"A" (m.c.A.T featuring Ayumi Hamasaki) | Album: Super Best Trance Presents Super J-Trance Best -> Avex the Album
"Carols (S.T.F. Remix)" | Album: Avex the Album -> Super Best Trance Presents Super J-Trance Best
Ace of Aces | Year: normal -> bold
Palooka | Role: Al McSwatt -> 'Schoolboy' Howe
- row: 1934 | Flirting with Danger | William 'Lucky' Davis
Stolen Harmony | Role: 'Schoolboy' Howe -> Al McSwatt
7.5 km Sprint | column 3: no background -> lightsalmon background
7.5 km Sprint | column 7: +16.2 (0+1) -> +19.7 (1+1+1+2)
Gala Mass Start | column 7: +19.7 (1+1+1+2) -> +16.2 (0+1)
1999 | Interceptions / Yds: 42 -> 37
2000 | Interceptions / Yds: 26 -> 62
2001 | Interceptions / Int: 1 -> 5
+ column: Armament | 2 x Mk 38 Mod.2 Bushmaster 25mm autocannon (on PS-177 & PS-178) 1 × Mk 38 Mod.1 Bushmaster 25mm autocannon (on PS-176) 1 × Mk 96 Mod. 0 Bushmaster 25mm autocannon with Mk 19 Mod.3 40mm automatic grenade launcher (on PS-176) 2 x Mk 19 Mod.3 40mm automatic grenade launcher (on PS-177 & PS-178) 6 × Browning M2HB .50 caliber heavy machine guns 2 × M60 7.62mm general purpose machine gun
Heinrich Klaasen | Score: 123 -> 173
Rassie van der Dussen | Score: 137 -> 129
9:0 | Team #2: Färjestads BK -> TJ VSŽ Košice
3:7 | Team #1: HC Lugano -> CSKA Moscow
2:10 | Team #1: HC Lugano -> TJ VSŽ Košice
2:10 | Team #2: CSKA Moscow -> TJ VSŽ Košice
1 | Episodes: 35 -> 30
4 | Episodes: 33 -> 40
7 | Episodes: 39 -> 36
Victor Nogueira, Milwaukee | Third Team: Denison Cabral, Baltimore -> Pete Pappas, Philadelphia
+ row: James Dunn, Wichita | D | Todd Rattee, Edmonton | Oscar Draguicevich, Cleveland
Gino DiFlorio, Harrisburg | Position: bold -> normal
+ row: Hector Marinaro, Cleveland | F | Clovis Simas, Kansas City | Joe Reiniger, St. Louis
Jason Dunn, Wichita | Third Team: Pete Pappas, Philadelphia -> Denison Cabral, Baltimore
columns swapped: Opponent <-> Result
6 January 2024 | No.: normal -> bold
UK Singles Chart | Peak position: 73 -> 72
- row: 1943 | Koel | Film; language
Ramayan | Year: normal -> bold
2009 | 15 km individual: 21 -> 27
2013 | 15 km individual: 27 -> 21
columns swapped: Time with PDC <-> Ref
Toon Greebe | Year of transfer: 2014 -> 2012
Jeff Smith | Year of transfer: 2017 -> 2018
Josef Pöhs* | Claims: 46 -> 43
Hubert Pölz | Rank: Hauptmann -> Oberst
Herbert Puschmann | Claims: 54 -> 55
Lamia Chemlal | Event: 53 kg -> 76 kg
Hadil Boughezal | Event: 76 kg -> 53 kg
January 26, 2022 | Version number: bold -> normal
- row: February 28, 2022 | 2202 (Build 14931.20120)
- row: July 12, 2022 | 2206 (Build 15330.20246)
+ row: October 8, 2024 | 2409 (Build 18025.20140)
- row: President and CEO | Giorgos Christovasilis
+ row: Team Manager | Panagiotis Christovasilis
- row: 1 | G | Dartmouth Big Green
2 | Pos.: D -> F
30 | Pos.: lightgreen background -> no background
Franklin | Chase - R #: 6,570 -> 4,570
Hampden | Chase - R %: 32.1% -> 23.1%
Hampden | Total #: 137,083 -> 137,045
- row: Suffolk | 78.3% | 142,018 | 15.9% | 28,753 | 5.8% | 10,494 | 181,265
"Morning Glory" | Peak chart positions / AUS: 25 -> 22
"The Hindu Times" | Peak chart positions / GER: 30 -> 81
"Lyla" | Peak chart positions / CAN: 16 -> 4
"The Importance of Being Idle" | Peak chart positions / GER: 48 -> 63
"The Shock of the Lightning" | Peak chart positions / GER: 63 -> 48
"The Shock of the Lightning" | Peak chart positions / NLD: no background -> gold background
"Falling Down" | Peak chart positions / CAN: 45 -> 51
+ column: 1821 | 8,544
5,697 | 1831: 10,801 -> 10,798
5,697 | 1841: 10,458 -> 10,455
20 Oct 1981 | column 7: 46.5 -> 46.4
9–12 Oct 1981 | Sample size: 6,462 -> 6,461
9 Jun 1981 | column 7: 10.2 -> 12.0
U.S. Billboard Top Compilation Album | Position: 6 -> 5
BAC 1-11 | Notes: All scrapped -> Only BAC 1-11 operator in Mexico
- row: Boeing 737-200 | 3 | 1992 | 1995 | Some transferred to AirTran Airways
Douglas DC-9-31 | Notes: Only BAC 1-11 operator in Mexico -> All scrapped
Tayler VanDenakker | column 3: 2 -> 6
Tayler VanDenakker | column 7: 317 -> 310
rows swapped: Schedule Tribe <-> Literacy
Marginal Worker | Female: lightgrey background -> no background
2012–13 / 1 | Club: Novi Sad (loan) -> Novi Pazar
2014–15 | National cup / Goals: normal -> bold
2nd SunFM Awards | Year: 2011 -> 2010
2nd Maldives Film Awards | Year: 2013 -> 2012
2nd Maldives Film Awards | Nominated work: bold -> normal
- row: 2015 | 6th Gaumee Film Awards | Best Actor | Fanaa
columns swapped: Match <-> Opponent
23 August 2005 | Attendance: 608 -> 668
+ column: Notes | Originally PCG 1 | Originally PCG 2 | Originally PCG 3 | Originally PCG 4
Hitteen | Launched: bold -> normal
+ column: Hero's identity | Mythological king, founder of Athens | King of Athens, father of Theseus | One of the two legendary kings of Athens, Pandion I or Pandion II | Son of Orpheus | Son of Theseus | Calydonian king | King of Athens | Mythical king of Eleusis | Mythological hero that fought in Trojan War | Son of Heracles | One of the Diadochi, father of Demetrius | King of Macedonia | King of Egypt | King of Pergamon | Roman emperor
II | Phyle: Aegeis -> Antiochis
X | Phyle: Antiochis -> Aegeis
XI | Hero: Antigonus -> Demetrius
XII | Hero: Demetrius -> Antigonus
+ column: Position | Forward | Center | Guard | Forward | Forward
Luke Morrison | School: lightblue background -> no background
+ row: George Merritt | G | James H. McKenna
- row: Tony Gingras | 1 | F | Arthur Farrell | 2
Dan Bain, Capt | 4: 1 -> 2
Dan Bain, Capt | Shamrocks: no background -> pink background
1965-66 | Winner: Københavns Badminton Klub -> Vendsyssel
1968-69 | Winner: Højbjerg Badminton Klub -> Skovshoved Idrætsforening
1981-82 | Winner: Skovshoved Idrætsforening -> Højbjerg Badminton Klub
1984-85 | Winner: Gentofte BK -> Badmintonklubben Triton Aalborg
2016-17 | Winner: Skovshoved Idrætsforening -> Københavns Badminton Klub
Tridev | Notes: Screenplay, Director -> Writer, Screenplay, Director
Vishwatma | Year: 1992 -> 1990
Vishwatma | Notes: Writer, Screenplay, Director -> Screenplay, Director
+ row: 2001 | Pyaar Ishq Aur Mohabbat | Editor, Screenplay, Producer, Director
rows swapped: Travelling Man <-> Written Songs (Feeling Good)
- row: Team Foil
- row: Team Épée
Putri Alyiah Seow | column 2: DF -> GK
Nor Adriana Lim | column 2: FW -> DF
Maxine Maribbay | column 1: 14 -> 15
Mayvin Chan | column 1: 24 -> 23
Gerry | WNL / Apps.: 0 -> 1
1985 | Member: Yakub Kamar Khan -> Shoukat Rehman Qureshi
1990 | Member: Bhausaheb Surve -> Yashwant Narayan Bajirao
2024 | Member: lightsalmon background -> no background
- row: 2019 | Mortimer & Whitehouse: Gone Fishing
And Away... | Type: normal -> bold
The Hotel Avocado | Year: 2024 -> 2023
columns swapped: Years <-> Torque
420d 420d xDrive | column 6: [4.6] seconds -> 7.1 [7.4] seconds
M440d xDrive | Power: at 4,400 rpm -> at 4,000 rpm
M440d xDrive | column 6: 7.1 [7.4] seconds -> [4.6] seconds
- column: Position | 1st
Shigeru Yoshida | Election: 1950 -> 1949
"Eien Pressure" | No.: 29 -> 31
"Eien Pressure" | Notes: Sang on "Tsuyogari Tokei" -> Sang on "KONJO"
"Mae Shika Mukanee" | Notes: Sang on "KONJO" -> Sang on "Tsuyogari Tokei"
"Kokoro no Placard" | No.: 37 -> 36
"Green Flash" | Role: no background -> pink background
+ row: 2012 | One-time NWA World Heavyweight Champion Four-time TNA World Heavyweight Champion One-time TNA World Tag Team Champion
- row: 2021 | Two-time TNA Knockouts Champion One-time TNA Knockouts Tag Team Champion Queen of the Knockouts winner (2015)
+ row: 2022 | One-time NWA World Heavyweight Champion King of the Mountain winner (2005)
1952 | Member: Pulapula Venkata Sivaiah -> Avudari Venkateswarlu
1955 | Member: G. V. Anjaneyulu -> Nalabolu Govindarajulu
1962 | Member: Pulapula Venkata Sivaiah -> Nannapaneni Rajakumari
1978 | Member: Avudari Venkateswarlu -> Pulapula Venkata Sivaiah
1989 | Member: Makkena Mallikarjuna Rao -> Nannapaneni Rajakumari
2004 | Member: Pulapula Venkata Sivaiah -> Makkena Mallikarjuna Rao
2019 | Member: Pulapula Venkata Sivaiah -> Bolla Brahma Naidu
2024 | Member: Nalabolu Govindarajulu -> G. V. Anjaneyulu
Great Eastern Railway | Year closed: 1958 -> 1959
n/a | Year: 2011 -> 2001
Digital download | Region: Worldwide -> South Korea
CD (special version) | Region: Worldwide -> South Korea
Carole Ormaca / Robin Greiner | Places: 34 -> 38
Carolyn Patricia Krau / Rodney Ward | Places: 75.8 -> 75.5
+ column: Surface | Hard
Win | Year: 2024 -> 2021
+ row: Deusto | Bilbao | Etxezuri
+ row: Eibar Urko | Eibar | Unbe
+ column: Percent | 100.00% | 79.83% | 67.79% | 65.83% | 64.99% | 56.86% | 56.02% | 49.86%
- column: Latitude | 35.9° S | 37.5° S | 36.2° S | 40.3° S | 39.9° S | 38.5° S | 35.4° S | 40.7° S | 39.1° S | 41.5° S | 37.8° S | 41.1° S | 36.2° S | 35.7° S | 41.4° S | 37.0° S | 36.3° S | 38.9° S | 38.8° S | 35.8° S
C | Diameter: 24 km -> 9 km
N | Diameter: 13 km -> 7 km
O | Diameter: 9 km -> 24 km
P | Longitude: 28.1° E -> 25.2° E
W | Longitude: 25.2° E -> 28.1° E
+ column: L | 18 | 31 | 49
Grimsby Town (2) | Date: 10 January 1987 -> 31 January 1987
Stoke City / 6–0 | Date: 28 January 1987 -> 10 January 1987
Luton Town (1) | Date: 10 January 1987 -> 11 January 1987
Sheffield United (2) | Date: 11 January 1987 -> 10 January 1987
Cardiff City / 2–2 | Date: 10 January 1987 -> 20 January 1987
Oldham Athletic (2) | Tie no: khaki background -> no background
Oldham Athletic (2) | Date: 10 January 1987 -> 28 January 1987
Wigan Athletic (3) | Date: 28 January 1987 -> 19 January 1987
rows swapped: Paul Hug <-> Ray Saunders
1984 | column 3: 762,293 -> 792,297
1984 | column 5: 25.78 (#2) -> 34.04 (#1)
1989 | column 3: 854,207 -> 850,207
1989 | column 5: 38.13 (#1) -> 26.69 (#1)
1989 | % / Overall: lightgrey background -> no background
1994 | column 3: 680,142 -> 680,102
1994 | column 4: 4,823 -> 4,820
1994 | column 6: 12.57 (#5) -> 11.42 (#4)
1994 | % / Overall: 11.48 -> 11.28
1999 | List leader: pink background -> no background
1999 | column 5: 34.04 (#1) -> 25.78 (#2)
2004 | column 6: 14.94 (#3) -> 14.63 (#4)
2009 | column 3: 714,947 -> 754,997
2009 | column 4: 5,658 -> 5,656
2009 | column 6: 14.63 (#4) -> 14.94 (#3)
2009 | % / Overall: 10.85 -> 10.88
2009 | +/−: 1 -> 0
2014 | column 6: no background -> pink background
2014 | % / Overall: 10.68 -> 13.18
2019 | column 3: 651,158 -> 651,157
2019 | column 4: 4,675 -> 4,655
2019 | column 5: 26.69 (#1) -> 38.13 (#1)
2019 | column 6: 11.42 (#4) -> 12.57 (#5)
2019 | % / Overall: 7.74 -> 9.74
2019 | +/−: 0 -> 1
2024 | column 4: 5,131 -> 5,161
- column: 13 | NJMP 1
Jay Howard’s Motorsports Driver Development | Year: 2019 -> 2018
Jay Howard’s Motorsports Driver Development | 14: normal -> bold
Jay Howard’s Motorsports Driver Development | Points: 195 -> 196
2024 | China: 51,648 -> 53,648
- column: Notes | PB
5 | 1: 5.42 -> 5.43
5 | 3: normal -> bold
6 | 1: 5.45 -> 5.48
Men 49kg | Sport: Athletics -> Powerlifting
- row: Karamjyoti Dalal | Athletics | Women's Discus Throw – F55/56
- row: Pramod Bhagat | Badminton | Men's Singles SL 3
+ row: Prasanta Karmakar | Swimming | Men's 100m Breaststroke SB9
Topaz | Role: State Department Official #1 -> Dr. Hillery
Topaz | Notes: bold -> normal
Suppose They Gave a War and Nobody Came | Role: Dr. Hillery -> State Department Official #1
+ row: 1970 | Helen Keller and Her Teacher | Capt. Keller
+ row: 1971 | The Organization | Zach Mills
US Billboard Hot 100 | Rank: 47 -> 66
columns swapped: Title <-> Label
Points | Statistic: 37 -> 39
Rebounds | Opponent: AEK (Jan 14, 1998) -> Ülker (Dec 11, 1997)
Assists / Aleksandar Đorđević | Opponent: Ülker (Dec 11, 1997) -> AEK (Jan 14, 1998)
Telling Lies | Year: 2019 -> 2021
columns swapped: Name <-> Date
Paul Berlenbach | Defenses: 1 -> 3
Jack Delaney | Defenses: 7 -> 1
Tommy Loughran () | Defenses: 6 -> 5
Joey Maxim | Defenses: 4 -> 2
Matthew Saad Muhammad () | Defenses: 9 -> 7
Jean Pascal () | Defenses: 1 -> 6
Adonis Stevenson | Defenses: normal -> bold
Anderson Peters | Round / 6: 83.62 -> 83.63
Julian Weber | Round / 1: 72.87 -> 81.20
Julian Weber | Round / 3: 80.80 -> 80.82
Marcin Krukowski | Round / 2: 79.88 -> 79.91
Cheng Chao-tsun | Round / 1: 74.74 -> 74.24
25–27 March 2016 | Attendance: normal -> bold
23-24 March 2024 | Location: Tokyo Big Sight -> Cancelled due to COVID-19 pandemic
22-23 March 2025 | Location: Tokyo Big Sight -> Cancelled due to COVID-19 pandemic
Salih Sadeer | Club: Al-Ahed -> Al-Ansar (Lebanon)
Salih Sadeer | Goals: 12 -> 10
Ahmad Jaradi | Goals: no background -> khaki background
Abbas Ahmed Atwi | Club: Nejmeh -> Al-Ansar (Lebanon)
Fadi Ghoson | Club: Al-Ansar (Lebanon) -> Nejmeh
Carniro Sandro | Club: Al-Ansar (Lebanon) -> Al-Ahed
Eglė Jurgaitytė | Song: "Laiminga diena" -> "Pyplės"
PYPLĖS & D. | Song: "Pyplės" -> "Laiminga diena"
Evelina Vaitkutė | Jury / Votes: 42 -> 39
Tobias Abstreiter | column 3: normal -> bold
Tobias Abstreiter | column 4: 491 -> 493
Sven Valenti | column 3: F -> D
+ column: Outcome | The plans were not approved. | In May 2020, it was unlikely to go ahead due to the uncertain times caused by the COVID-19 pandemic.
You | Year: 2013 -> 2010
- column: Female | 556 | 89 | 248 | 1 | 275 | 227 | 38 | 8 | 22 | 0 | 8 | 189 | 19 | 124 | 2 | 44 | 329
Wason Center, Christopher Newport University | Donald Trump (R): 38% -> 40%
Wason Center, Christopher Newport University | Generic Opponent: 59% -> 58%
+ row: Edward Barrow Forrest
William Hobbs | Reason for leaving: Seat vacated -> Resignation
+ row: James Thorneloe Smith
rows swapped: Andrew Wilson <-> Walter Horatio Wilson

**THE EXERCISE**
Pick out every line of the data above that contains the string "Ansar", and copy each of those lines.

**RESULT FOR THIS EXERCISE**
Salih Sadeer | Club: Al-Ahed -> Al-Ansar (Lebanon)
Abbas Ahmed Atwi | Club: Nejmeh -> Al-Ansar (Lebanon)
Fadi Ghoson | Club: Al-Ansar (Lebanon) -> Nejmeh
Carniro Sandro | Club: Al-Ansar (Lebanon) -> Al-Ahed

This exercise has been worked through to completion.